Arrivals: Making Tyneside Home
Philip Cussins House Care Home in Gosforth, formerly refugee reception centre
Arrivals: Making Tyneside Home is a photographic exhibition capturing the personal stories of scores of people who have settled on Tyneside which was on display in 2019 in Discovery Museum, Newcastle. The portraits document the journeys of 41 individuals who have moved to the region over the past 70 years.
Photographer Jeremy Abrahams said the exhibition invited visitors to "consider their attitudes towards immigration". "I'm trying to humanise immigration. When you see people as individuals you often change your perspective."
"When I was nine, my family and I came to Newcastle as refugees from the war in Bosnia, where Muslims like us had been the victims of ethnic cleansing and genocide.
The refugee centre on Linden Road was the first place our whole family was together since my Dad had been taken away and put in a prison camp a year earlier. When we arrived there, I felt complete.

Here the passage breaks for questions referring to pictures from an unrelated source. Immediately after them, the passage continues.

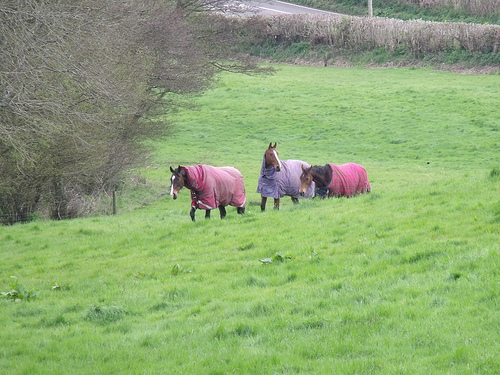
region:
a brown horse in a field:
[162, 160, 244, 220]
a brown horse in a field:
[258, 141, 312, 211]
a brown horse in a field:
[297, 161, 371, 203]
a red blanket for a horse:
[184, 165, 243, 210]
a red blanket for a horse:
[325, 161, 369, 201]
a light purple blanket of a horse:
[257, 159, 312, 199]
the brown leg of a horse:
[187, 203, 197, 222]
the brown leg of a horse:
[202, 203, 211, 222]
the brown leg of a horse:
[218, 202, 227, 218]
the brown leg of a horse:
[235, 202, 246, 214]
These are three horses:
[108, 132, 393, 265]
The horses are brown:
[166, 162, 416, 270]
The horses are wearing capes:
[168, 158, 377, 241]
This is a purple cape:
[260, 187, 297, 189]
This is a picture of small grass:
[141, 235, 320, 339]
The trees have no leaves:
[51, 69, 118, 176]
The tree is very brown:
[63, 57, 143, 152]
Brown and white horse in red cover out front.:
[166, 163, 246, 217]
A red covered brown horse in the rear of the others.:
[297, 163, 369, 196]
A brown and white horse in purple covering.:
[258, 141, 316, 209]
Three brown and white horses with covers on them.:
[171, 138, 370, 220]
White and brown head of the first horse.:
[167, 164, 185, 202]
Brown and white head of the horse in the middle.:
[266, 143, 283, 173]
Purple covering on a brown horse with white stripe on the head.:
[255, 150, 314, 195]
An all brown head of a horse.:
[298, 165, 314, 197]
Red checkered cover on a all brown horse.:
[322, 163, 368, 200]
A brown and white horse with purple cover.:
[257, 143, 315, 211]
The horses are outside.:
[3, 0, 495, 371]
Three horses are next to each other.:
[166, 140, 372, 226]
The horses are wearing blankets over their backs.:
[165, 140, 371, 225]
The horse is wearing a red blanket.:
[182, 165, 243, 206]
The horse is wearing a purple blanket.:
[255, 155, 306, 201]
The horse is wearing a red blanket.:
[325, 161, 367, 197]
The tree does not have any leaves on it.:
[0, 0, 251, 215]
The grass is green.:
[0, 240, 495, 370]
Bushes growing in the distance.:
[215, 12, 495, 59]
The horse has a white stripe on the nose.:
[168, 173, 177, 199]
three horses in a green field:
[91, 65, 480, 340]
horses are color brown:
[144, 128, 381, 222]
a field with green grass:
[46, 65, 488, 366]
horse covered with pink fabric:
[293, 156, 380, 206]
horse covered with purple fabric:
[245, 135, 320, 214]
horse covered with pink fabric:
[159, 153, 257, 228]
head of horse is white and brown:
[161, 160, 186, 201]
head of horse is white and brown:
[255, 132, 290, 173]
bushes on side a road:
[222, 0, 499, 79]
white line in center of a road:
[233, 0, 310, 23]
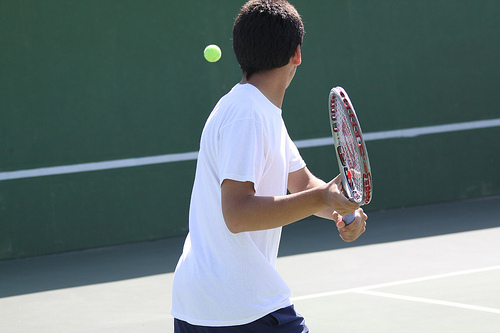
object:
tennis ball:
[201, 40, 226, 64]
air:
[18, 29, 145, 105]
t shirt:
[160, 84, 311, 326]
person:
[166, 4, 377, 332]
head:
[228, 0, 310, 81]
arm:
[212, 104, 354, 236]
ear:
[294, 41, 307, 70]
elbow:
[225, 192, 255, 238]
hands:
[316, 168, 367, 214]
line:
[2, 140, 189, 184]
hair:
[230, 0, 311, 72]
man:
[166, 0, 370, 331]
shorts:
[169, 305, 314, 330]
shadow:
[4, 194, 500, 296]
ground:
[2, 205, 499, 333]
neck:
[235, 69, 288, 108]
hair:
[245, 72, 252, 80]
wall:
[5, 0, 167, 110]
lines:
[355, 261, 500, 330]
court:
[2, 197, 499, 324]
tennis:
[110, 4, 433, 327]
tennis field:
[3, 184, 500, 327]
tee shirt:
[169, 78, 316, 328]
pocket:
[264, 312, 307, 329]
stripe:
[386, 115, 489, 150]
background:
[5, 5, 499, 253]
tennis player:
[167, 4, 371, 331]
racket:
[327, 83, 374, 228]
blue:
[174, 308, 317, 332]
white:
[187, 250, 270, 296]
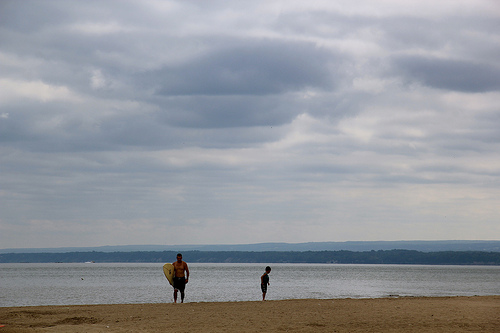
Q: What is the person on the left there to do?
A: Surf.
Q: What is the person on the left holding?
A: Surfboard.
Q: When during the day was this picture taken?
A: Daytime.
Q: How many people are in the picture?
A: Two.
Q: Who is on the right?
A: Child.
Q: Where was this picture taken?
A: Beach.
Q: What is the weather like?
A: Cloudy.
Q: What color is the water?
A: Gray.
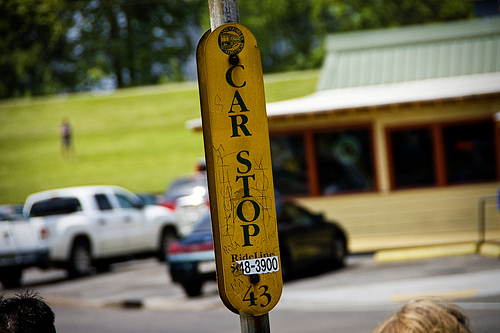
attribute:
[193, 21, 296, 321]
sign — yellow, long, brown, gold, black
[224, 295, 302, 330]
pole — wooden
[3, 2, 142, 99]
trees — green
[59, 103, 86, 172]
person — standing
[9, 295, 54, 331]
hair — brown, pale, blonde, dark, up, black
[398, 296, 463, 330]
hair — blonde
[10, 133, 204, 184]
grass — green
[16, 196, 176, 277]
truck — parked, white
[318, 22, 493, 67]
roof — green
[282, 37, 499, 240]
building — yellow, green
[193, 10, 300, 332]
post — brown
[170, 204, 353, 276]
car — black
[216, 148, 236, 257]
graffiti — scribbles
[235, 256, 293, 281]
sticker — ripped, white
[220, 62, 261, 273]
writing — vertical, black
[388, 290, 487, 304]
line — yellow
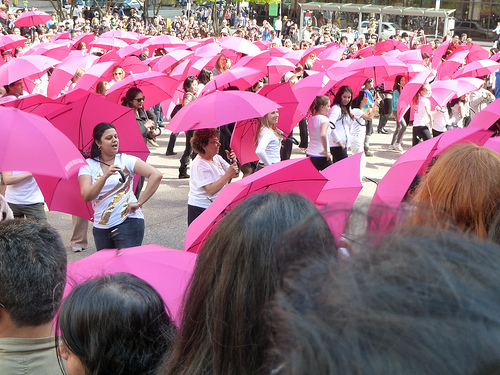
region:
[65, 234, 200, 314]
The umbrella is pink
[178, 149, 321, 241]
The umbrella is pink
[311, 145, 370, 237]
The umbrella is pink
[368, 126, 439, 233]
The umbrella is pink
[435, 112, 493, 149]
The umbrella is pink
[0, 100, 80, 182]
The umbrella is pink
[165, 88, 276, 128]
The umbrella is pink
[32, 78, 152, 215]
The umbrella is pink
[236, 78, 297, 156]
The umbrella is pink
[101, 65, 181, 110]
The umbrella is pink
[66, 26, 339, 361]
the woman are holding pink umbrellas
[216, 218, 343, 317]
the woman has dark hair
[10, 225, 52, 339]
the man has dark hair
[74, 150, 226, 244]
the woman is wearing a white shirt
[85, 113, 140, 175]
the woman has dark hair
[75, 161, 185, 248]
the woman has gold stripes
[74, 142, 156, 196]
the woman has a dark handle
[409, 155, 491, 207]
the woman has red hair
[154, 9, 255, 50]
the audience is watching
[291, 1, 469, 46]
the bus bench is in the background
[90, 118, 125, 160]
head of a person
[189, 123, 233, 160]
head of a person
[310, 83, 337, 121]
head of a person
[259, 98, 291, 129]
head of a person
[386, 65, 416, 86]
head of a person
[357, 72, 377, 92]
head of a person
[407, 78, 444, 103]
head of a person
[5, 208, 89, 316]
head of a person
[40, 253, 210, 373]
head of a person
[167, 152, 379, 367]
head of a person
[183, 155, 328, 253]
an open pink umbrella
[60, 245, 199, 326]
an open pink umbrella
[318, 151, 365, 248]
an open pink umbrella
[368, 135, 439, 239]
an open pink umbrella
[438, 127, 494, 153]
an open pink umbrella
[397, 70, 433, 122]
an open pink umbrella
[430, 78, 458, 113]
an open pink umbrella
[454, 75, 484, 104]
an open pink umbrella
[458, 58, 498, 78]
an open pink umbrella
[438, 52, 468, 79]
an open pink umbrella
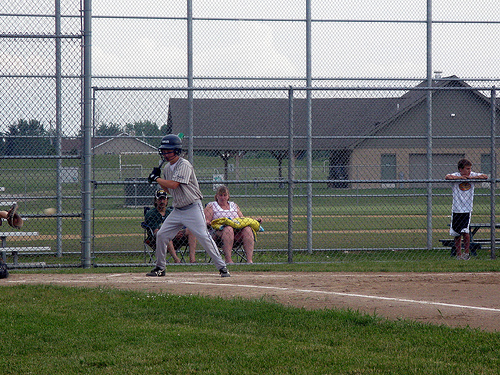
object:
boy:
[445, 157, 490, 262]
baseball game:
[0, 61, 500, 360]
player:
[145, 133, 231, 279]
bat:
[148, 132, 185, 184]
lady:
[202, 185, 266, 266]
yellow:
[210, 216, 260, 242]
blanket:
[211, 216, 261, 242]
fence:
[0, 0, 500, 271]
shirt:
[450, 172, 483, 214]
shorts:
[449, 212, 472, 237]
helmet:
[158, 134, 183, 150]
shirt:
[162, 156, 204, 208]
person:
[0, 180, 25, 279]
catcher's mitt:
[5, 200, 24, 231]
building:
[327, 70, 500, 191]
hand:
[147, 173, 160, 185]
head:
[157, 134, 184, 163]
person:
[144, 188, 201, 264]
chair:
[142, 206, 189, 264]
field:
[0, 249, 500, 371]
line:
[5, 279, 500, 314]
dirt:
[9, 270, 500, 333]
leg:
[222, 226, 235, 264]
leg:
[241, 225, 255, 263]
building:
[57, 124, 170, 157]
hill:
[57, 152, 186, 176]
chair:
[203, 203, 251, 263]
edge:
[48, 246, 51, 252]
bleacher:
[0, 245, 55, 256]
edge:
[36, 231, 38, 236]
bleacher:
[0, 231, 39, 237]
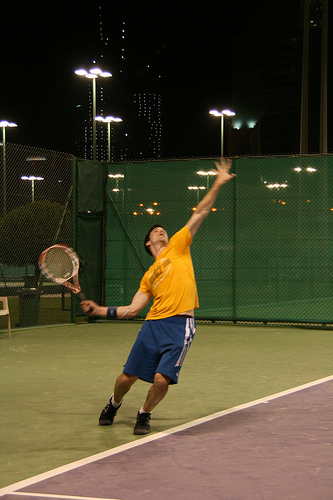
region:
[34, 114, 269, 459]
A man playing tennis.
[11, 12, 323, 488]
Tennis game being played at night.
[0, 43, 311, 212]
Lights in the background.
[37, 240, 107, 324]
Tennis racquet in man's right hand.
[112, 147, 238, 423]
Man's left arm stretched up in the air.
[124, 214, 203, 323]
Man wearing a yellow shirt.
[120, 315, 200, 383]
A pair of blue shorts.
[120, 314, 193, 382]
White stripes on blue shorts.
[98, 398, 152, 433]
A pair of black tennis shoes.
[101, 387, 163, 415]
A pair of white socks.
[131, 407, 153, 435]
A black tennis shoe.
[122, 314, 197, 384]
A blue pair of shorts.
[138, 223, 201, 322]
A yellow colored tshirt.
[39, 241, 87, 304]
A red and white tennis racquet.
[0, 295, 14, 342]
A white plastic chair.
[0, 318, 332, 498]
A brown and green tennis court.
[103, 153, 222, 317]
Green tennis court fence.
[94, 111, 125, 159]
A bright court light.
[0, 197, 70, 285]
A small rounded tree.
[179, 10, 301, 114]
the black night sky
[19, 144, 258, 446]
the man on the court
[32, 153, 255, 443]
the man holding the racquet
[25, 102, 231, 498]
the man playing tennis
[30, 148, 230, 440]
the man is serving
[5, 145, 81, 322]
the fence behind man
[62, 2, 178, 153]
the sky scraper against the night sky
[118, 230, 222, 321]
the yellow shirt on the man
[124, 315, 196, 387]
the blue shorts on the man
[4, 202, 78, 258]
the green bush behind the fence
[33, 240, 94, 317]
racket is pink and black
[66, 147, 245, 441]
tennis player wears yellow shirt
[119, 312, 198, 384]
a blue short with white stripes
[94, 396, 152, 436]
a pair of blacks shoes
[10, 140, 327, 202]
lights on the ceiling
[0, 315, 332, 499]
tennis court is green and purple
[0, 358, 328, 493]
white line on tennis court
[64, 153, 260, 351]
left arm of tennis player is up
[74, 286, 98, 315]
handle of racket is black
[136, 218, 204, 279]
hair of man is black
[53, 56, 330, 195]
lights on a tennis court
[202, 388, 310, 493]
purple ground on a tennis court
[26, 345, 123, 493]
a green tennis court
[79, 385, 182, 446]
black athletic sneakers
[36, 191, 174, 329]
a man holding a tennis racket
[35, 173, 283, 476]
a man playing tennis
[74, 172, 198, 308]
a man wearing a yellow shirt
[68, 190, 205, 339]
a man wearing a armband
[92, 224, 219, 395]
a man wearing blue shorts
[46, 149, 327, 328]
a green fence on a tennis court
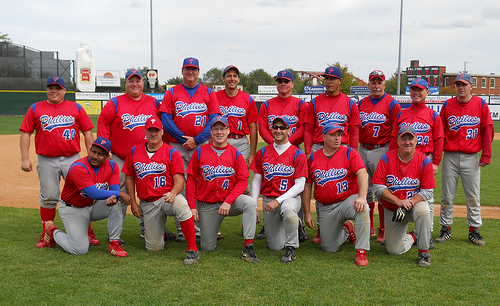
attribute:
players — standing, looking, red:
[39, 47, 494, 265]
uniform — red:
[309, 97, 362, 141]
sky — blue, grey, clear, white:
[214, 1, 306, 53]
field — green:
[126, 243, 396, 302]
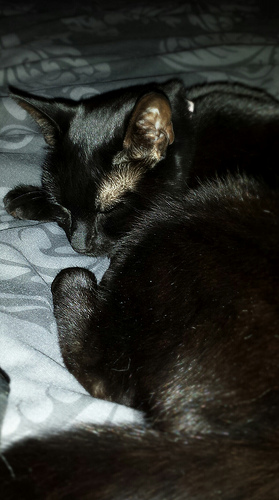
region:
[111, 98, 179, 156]
The cats right ear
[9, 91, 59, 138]
The cats left ear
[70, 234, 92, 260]
The cats nose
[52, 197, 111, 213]
The cats closed eyes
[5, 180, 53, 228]
The paw the cat is sleeping on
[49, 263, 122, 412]
The back foot of the cat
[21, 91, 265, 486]
A cat that is sleeping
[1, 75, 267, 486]
The bed spread the cat is sleeping on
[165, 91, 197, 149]
The collar of the cat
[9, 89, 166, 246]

Human beings need more than food, shelter and water to thrive: we need to feel safe. Nobody chooses to leave their home, their culture, all of their friends and neighbours, and for a long time I wanted to go back to Bosnia.
But the people of Newcastle welcomed us into their community. My first teacher in Newcastle, Claire Webster Saaremets, taught our class a song in Bosnian that we all sang together. I remember literally skipping home from school that day, because after years of being targeted and attacked for who we were, we had found a place where total strangers were willing to reach out and help us to be happy again.
Today I am 100% Bosnian and 100% Geordie. That’s what makes Newcastle a great city: it is a place where we are all the same because we are all free to be different."